Исходный текст |
━━━━━━━━━━━━━━━━━━━━━━━━━━━━━━

В то время, когда я буквально изнемогал от усталости, со мной произошел случай, о котором я почти никому не говорил, а в дивизии о нем вообще никто не знал. Полетел я как-то проверяющим с командиром звена 94-го гвардейского полка Иваном Топоровым на полигон. На обратном пути от усталости меня стал одолевать сон. О том, что под утро он бывает особенно сладок, знает каждый. Каждый летчик, прилетавший с маршрута или с полигона, перед посадкой в Малине должен был выполнить два захода на пикирование по огням для тренировки в прицеливании при бомбометании.
В момент ввода в пикирование чувствую, что глаза вот-вот закроются. Ладно, думаю, раз так хочется спать, дай хоть один глаз на секунду закрою. Топоров летчик сильный, справится. Вижу, как он с креном отдает ручку на пикирование, и закрываю левый глаз. Когда один закрывал, еще помню, а вот как закрылся второй, уже нет. Проснулся я уже на земле от вопроса Топорова: «Товарищ майор, разрешите получить замечания?» Вот это да! Оказывается, мы уже сели.

━━━━━━━━━━━━━━━━━━━━━━━━━━━━━━

Задание | Измените фрагмент исходного текста, всё начиная с «В то время, когда» и вплоть до «прицеливании при бомбометании.», заменив «усталости» на «утомления». Последующие строки представляют собой самостоятельный материал, не связанный с исходным текстом.

[Упражнения на интерпретацию диаграмм]
━━━━━━━━━━━━━━━━━━━━━━━━━━━━━━

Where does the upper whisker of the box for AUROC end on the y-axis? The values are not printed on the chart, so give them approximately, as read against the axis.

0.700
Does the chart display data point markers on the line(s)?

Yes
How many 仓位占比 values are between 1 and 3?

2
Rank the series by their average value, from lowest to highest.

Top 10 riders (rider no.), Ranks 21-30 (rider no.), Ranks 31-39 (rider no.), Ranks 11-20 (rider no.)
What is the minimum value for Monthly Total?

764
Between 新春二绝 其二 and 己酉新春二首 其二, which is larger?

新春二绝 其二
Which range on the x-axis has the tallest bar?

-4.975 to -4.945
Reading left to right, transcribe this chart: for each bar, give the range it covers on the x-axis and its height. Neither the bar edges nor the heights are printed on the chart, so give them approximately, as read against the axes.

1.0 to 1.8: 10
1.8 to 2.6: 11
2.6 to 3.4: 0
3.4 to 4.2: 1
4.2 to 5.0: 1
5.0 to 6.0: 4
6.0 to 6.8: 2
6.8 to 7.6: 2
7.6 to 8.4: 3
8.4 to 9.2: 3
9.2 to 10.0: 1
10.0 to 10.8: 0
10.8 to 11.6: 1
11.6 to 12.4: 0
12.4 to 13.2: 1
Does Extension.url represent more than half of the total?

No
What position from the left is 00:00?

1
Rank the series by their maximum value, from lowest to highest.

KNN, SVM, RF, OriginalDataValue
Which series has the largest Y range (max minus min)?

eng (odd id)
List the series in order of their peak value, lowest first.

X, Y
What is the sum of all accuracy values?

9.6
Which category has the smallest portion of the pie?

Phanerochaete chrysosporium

━━━━━━━━━━━━━━━━━━━━━━━━━━━━━━

Выполненное упражнение |
В то время, когда я буквально изнемогал от утомления, со мной произошел случай, о котором я почти никому не говорил, а в дивизии о нем вообще никто не знал. Полетел я как-то проверяющим с командиром звена 94-го гвардейского полка Иваном Топоровым на полигон. На обратном пути от утомления меня стал одолевать сон. О том, что под утро он бывает особенно сладок, знает каждый. Каждый летчик, прилетавший с маршрута или с полигона, перед посадкой в Малине должен был выполнить два захода на пикирование по огням для тренировки в прицеливании при бомбометании.